Choose what you think is the most appropriate network evolution model for the genetic interaction network from the taxonomy of network evolution models (Image 6.15), or other model you deem appropriate. Explain why you chose it and compare to the observed genetic interaction network as before.

igraph and other libraries have methods to generate models according to BA-like network emergence models. Feel free to use those.

Qual: implement the network generation model yourself

A simple gene duplication model

The following procedure generates a network of size n based on a seed graph G_0 and parameters p (edge deletion) and r (node rewiring). It follows the description in [1]

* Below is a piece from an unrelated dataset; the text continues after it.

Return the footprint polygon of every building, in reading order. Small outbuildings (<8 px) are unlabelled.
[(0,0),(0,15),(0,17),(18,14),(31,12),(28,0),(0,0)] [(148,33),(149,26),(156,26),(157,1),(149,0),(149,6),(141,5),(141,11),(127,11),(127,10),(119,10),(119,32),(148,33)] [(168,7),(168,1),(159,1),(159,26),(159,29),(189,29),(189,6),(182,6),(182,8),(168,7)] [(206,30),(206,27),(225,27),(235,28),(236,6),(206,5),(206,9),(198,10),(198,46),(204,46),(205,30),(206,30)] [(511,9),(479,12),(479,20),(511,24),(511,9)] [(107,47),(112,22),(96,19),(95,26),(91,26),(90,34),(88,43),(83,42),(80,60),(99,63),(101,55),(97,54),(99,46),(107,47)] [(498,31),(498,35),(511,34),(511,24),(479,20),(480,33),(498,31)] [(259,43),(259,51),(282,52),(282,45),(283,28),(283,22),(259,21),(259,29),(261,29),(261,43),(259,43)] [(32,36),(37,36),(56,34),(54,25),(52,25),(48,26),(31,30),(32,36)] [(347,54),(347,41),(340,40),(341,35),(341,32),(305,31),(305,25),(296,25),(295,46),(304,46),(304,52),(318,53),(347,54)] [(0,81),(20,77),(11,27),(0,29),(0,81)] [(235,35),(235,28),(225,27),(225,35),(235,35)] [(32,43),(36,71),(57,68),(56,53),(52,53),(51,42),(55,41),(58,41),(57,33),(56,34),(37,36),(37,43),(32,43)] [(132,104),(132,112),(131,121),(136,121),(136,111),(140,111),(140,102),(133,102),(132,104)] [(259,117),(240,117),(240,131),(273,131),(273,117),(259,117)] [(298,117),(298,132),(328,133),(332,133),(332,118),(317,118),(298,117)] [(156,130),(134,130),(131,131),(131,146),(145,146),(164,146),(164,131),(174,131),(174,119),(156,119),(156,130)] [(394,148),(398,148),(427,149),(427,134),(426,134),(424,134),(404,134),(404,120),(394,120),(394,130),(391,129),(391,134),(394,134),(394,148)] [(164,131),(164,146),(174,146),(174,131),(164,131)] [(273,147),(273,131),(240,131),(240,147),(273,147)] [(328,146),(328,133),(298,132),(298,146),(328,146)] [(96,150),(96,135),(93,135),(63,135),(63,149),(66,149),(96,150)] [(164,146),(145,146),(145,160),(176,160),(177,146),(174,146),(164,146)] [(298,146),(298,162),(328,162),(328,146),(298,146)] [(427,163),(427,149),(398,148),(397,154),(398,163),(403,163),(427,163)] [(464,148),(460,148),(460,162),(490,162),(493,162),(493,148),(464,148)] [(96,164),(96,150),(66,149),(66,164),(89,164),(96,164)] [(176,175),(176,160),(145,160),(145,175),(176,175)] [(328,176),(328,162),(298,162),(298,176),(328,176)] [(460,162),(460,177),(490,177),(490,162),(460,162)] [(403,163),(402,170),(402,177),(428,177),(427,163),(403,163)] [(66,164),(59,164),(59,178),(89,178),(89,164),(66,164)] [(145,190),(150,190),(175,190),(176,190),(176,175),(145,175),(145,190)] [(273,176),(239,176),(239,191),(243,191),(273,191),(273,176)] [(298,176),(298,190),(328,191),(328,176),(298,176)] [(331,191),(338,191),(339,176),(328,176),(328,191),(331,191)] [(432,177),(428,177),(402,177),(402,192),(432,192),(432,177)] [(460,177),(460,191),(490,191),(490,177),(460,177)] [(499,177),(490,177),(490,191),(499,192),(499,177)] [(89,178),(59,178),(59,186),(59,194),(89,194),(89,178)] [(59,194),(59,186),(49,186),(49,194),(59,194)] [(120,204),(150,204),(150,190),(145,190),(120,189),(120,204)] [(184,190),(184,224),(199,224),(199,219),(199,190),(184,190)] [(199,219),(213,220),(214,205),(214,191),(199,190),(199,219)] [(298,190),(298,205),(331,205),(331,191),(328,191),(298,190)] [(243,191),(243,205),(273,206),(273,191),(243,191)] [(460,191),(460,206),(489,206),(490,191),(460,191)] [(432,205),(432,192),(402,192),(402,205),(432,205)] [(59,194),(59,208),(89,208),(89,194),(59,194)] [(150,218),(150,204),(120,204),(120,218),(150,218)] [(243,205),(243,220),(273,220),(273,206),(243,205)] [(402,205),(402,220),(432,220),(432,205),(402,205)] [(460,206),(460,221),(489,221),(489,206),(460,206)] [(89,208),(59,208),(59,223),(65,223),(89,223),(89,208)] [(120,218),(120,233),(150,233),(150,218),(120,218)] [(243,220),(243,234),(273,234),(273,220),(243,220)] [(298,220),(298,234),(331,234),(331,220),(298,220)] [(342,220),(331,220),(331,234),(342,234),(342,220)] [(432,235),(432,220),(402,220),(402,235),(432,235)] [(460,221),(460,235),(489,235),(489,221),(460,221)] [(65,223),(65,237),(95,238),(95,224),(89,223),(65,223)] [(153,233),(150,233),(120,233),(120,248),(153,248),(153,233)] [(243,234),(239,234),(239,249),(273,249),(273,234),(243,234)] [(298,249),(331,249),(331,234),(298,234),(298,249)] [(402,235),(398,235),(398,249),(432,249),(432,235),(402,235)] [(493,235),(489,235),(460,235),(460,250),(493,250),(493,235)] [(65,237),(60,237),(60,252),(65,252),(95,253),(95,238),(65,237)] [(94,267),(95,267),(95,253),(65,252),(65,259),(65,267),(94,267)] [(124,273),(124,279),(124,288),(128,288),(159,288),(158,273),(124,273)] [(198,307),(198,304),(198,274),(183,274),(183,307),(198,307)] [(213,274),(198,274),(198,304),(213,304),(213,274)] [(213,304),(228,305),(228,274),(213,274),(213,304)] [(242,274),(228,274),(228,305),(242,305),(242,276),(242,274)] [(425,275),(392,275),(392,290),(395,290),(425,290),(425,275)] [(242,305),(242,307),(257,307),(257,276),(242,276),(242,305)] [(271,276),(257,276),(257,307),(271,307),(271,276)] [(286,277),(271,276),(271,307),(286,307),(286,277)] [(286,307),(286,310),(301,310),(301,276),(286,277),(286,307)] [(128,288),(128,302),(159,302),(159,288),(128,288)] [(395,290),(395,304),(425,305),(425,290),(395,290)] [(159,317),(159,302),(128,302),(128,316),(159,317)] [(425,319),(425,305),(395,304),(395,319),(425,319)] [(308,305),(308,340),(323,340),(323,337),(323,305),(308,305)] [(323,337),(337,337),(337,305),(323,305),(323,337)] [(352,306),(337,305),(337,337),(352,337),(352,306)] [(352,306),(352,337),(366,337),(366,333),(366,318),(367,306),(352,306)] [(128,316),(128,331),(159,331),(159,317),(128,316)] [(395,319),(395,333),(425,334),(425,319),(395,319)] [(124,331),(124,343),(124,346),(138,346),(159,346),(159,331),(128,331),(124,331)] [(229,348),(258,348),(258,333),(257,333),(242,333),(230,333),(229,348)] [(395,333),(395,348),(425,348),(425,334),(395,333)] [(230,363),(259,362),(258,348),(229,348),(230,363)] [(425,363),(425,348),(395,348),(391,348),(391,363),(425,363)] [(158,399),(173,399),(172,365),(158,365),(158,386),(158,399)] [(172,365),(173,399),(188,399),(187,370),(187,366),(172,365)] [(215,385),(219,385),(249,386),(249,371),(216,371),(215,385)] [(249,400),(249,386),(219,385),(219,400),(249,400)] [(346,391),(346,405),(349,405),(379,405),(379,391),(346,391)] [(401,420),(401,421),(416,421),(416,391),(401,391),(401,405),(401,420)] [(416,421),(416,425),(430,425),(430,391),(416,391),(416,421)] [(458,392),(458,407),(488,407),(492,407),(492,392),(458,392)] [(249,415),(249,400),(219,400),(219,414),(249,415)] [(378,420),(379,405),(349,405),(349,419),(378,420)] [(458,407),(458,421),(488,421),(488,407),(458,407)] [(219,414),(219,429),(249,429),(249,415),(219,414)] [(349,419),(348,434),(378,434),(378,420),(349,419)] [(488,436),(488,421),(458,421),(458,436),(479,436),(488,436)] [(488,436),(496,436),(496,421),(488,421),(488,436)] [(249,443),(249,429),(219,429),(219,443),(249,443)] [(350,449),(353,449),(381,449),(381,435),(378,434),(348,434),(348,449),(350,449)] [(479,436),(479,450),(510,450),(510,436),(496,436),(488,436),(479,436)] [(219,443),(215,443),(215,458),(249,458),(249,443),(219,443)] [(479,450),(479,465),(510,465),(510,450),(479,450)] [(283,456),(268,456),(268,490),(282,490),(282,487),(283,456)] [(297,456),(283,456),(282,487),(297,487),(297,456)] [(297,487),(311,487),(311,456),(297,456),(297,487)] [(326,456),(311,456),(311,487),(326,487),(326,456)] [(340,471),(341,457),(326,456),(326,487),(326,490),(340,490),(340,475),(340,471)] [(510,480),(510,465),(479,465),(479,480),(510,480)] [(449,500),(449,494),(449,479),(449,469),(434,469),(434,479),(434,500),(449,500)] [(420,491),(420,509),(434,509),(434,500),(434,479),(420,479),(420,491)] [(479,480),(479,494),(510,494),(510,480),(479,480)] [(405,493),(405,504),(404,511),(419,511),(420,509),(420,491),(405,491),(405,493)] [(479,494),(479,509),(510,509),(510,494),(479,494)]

Start from a seed graph G_0 of size n_0
For t=1,...,(n-n_0):
a. Select vertex v_t uniformly at random from graph G_{t-1} and duplicate it by adding new node v with the same links as v_t. This creates graph G_t.
b. For each edge connecting new vertex v, delete it with probability p c. For each vertex u not connected to new vertex v, connect u and v with probability r/|V(t)| where V(t) is the set of vertices in graph G_t.

Papers for inspiration

[1] Hormozidari et al. (2007). “Not all scale-free networks are born equal: the role of the seed graph in PPI network evolution”. PLOS Computational Biology. https://journals.plos.org/ploscompbiol/article?id=10.1371/journal.pcbi.0030118

[2] de Silva and Stumpf (2005). “Complex networks and simple models in biology”. Journal of the Royal Society Interface. http://rsif.royalsocietypublishing.org/content/2/5/419.short?casa_token=YkYfAECQUlUAAAAA:ios3YlYfBo6ddDmnUJrWPVQdX2PkmipKgsde6sQQJjwxHgXegDlD3L6T5nFcl2yp4kVFwqLt-L4H0TEw

[3] Pastor-Satorras, Smith and Sole (2003). “Evolving protein interaction networks through gene duplication”. Journal of Theoretical Biology. https://www.sciencedirect.com/science/article/pii/S0022519303000286

[4] Zhao and Mooney (2012). “Functional organization and its implication in evolution of the human protein-protein interaction network”. BMC Genomics. https://bmcgenomics.biomedcentral.com/articles/10.1186/1471-2164-13-150

[5] Hallinan (2004). “Gene duplication and hierarchical modularity in intracellular interaction networks”. Biosystems. https://www.sciencedirect.com/science/article/pii/S0303264704000309?via%3Dihub

[6] Almaas et al. (2007). “Scale-free networks in biology”. https://www.worldscientific.com/doi/abs/10.1142/9789812772367_0001

What to turn in

Turn in a single pdf containing plots and answers to each exercise. Make sure to comment on how you processed data to get an adjacency matrix. If you used the method described above state so, if you did something else, please describe what you did. Include all code used to answer this in your pdf. If using R, I recommend you use Rmarkdown to do this project. If using Python, I recommend you use a Jupyter notebook.

You can work in self-organizing groups of at most 3 of your classmates. On ELMS, please have every member of the group submit the same pdf.